Il figlio del mare (Pellegrini Editore, 2020)
“Il figlio del mare ha il destino segnato dall’onda: un viaggio di orme perdute lungo la battigia”.
Antar (Vertigo Edizioni, 2018)
“Affratellato a milioni di destini, abitante e naufrago di un Mediterraneo in continuo tumulto, cittadino di una terra elastica, che si espande e si restringe senza avere il tempo di assorbire appieno i cambiamenti che la attraversano, mi riconosco figlio legittimo di due culture, un arabo italiano che porta il suo messaggio a un mondo che ancora deve venire”.
Antar è un giovane italo-siriano la cui personalità vacilla tra culture che lo attraggono e lo respingono a seconda degli eventi, spesso drammatici, che scandiscono il suo percorso. Porta il nome di un celebre poeta-guerriero di epoca preislamica, ʿAntara Ibn Shaddād, una sorta di Ulisse del mondo arabo nel cui destino si identifica in modo speculare.
Siriano in Italia e italiano in Siria, vive un perenne cortocircuito di identità, che si traduce in un vero e proprio “viaggio di ritorno”, una discesa agli inferi in una Siria ormai smembrata, nei cui frammenti si scompone la sua stessa storia familiare, intrecciandosi a quella di personaggi forti come padre Paolo Dall’Oglio.
Una storia che attinge alla complessità di questo momento storico, dove l’io narrante diventa la lente attraverso cui è amplificata l’immagine del disastro siriano e la dimensione sospesa di chi è ponte inconsapevole tra culture.
La scatola dei ricordi (Formebrevi Edizioni, 2018)
“La scatola dei ricordi è lo scrigno segreto nel quale ciascuno di noi, da piccolo, ha riposto i propri tesori. Aprire quella scatola equivale a compiere un viaggio nel tempo, tra le pieghe dell’anima, dove si annidano storie lontane che affiorano al ricordo per essere narrate, tramandate come un’antica fiaba dal sapore mediterraneo e dal messaggio universale, senza tempo”.

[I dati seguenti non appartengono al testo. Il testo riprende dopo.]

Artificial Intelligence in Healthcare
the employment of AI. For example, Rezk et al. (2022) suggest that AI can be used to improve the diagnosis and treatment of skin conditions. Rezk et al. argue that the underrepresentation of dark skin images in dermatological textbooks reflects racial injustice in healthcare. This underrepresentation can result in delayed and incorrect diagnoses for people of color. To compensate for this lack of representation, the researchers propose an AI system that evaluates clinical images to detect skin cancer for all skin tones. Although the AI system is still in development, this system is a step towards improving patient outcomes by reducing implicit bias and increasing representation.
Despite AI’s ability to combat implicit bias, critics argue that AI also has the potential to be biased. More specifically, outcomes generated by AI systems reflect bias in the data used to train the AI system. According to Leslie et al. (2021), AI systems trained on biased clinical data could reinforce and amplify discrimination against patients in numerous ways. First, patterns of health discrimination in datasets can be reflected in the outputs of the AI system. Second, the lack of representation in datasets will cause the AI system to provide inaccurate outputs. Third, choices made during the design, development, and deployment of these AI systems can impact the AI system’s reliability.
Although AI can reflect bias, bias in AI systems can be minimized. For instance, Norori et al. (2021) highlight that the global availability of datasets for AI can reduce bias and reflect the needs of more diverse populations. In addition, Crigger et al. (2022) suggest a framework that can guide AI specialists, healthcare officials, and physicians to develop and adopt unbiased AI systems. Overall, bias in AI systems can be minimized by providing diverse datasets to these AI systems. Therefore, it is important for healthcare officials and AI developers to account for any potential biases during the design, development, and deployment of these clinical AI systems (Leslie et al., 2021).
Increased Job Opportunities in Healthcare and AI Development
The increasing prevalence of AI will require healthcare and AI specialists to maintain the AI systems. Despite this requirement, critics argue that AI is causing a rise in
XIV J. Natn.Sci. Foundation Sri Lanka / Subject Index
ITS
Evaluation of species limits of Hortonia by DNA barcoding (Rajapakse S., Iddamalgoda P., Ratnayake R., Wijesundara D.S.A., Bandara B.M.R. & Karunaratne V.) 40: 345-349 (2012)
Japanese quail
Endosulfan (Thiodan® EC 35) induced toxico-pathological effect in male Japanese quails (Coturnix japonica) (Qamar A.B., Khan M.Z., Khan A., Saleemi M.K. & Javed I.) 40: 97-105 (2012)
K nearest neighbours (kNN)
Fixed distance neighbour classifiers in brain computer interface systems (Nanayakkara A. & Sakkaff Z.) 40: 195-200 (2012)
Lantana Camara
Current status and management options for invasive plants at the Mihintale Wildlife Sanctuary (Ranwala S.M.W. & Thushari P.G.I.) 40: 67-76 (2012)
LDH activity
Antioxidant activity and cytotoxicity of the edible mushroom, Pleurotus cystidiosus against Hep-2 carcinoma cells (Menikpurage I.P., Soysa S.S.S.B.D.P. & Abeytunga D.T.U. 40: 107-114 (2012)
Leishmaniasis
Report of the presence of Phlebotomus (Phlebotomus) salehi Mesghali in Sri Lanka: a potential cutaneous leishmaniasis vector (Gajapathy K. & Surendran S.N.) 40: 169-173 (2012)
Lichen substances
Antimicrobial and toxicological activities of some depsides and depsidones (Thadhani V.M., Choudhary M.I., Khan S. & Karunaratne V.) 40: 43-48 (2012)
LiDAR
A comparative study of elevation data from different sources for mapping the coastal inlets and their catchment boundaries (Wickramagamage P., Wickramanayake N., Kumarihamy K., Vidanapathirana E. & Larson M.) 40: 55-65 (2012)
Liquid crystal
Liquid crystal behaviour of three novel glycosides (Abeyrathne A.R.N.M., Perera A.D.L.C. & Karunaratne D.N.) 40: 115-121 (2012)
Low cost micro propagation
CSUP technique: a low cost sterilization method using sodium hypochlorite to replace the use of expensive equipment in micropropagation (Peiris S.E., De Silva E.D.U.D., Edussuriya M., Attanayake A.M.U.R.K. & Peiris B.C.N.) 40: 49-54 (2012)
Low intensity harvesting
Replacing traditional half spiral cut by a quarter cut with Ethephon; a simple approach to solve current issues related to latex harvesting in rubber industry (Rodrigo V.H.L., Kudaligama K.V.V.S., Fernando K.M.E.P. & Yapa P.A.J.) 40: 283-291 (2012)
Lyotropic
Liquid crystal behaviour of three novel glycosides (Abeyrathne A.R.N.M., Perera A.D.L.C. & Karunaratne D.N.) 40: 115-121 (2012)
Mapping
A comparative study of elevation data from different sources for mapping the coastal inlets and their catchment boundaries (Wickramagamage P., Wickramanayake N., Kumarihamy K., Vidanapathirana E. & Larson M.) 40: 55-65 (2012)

La scatola dei ricordi è una raccolta di racconti che invita il lettore a immergersi nella dimensione delle storie di una volta, di quelle che portano addosso il potere della parola di veicolare personaggi e significati e divenire racconto, cuntu: luoghi e incontri che scandiscono lo svolgersi del tempo, dialoghi e intrecci che l’autrice in-forma in una scrittura lineare, arricchita da espressioni dialettali che richiamano il legame con la terra.

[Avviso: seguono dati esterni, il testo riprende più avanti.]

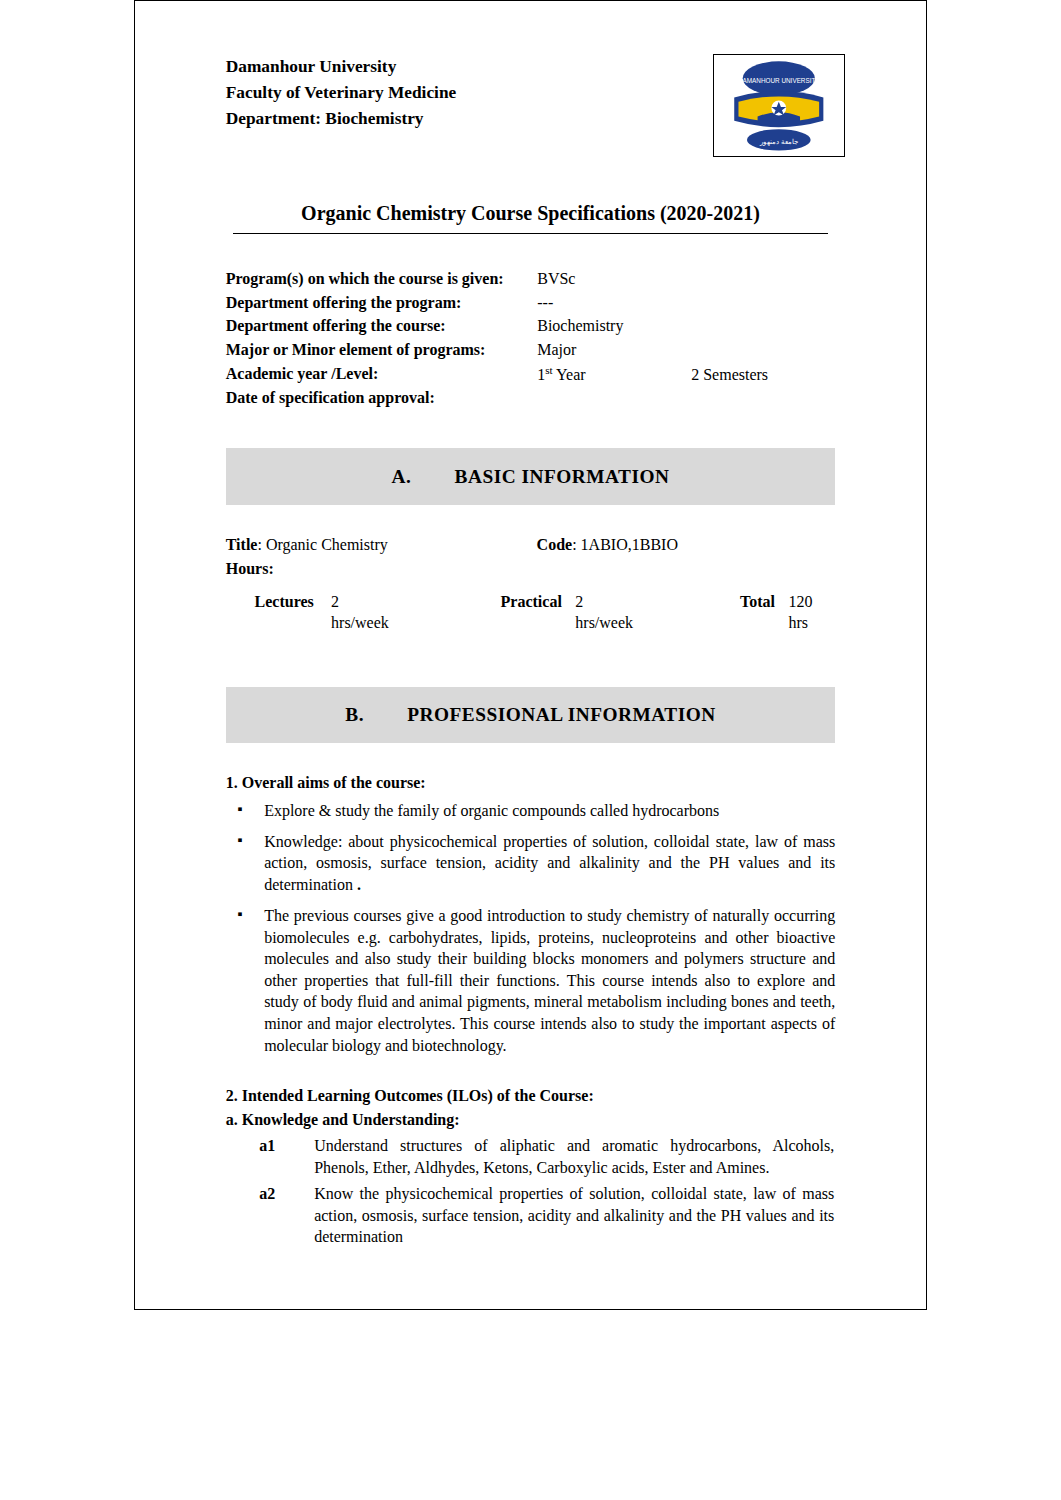Damanhour University
Faculty of Veterinary Medicine
Department: Biochemistry
DAMANHOUR UNIVERSITY جامعة دمنهور
Organic Chemistry Course Specifications (2020-2021)
| Program(s) on which the course is given: | BVSc |
| Department offering the program: | --- |
| Department offering the course: | Biochemistry |
| Major or Minor element of programs: | Major |
| Academic year /Level: | 1 st Year 2 Semesters |
| Date of specification approval: | |
A. BASIC INFORMATION
Title: Organic Chemistry
Code: 1ABIO,1BBIO
Hours:
Lectures 2 hrs/week Practical 2 hrs/week Total 120 hrs
B. PROFESSIONAL INFORMATION
1. Overall aims of the course:
Explore & study the family of organic compounds called hydrocarbons
Knowledge: about physicochemical properties of solution, colloidal state, law of mass action, osmosis, surface tension, acidity and alkalinity and the PH values and its determination .
The previous courses give a good introduction to study chemistry of naturally occurring biomolecules e.g. carbohydrates, lipids, proteins, nucleoproteins and other bioactive molecules and also study their building blocks monomers and polymers structure and other properties that full-fill their functions. This course intends also to explore and study of body fluid and animal pigments, mineral metabolism including bones and teeth, minor and major electrolytes. This course intends also to study the important aspects of molecular biology and biotechnology.
2. Intended Learning Outcomes (ILOs) of the Course:
a. Knowledge and Understanding:
| a1 | Understand structures of aliphatic and aromatic hydrocarbons, Alcohols, Phenols, Ether, Aldhydes, Ketons, Carboxylic acids, Ester and Amines. |
| a2 | Know the physicochemical properties of solution, colloidal state, law of mass action, osmosis, surface tension, acidity and alkalinity and the PH values and its determination |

Così la scatola dei ricordi si apre alle cose nel loro rivelarsi, alla necessità del dire di farsi parola e uscire dal silenzio, fuori dal corpo nel quale ha trovato riparo, per viaggiare in altri corpi, altre parole, luoghi e non-luoghi dove ognuno ripone un frammento d’esistenza, strappato all’ordinarietà del tempo per farne amuleto di memoria, restituito alle cose che perdurano come le pietre, o quel vento “che a furia di mulinare scompiglia i capelli pure alle donne dipinte”.
Sette paia di scarpe (Rai Eri, 2014)
“Un profondo senso di appartenenza mi legava a quei territori sconfinati, come se il paesaggio, in ogni sua sfumatura, mi parlasse una lingua ormai dimenticata: voci di popoli lontani nel tempo, ma anche storie familiari appena sussurrate”.
Il titolo, ispirato a un’antica fiaba persiana, suggerisce il viaggio esteriore e interiore della giovane protagonista alla ricerca della verità. Aidha e i due fratelli minori lasciano Beirut durante la guerra israelo-libanese del 2006 alla volta della Siria, per rifugiarsi nel villaggio dei nonni materni, che non conoscono.
Nel profondo nord-est, la steppa in cui convivono arabi, curdi e poche tribù di seminomadi, Aidha entrerà in contatto con le rigide tradizioni patriarcali di una cultura millenaria, dalle quali sua madre era fuggita ancora adolescente.
Scavando nel proprio passato familiare come gli archeologi scavano il tell, la misteriosa collina che domina il villaggio, la ragazza scoprirà un importante segreto, che la farà riflettere sui fragili equilibri che regolano la quotidianità delle piccole comunità rurali e sul disincanto del loro vivere spietato.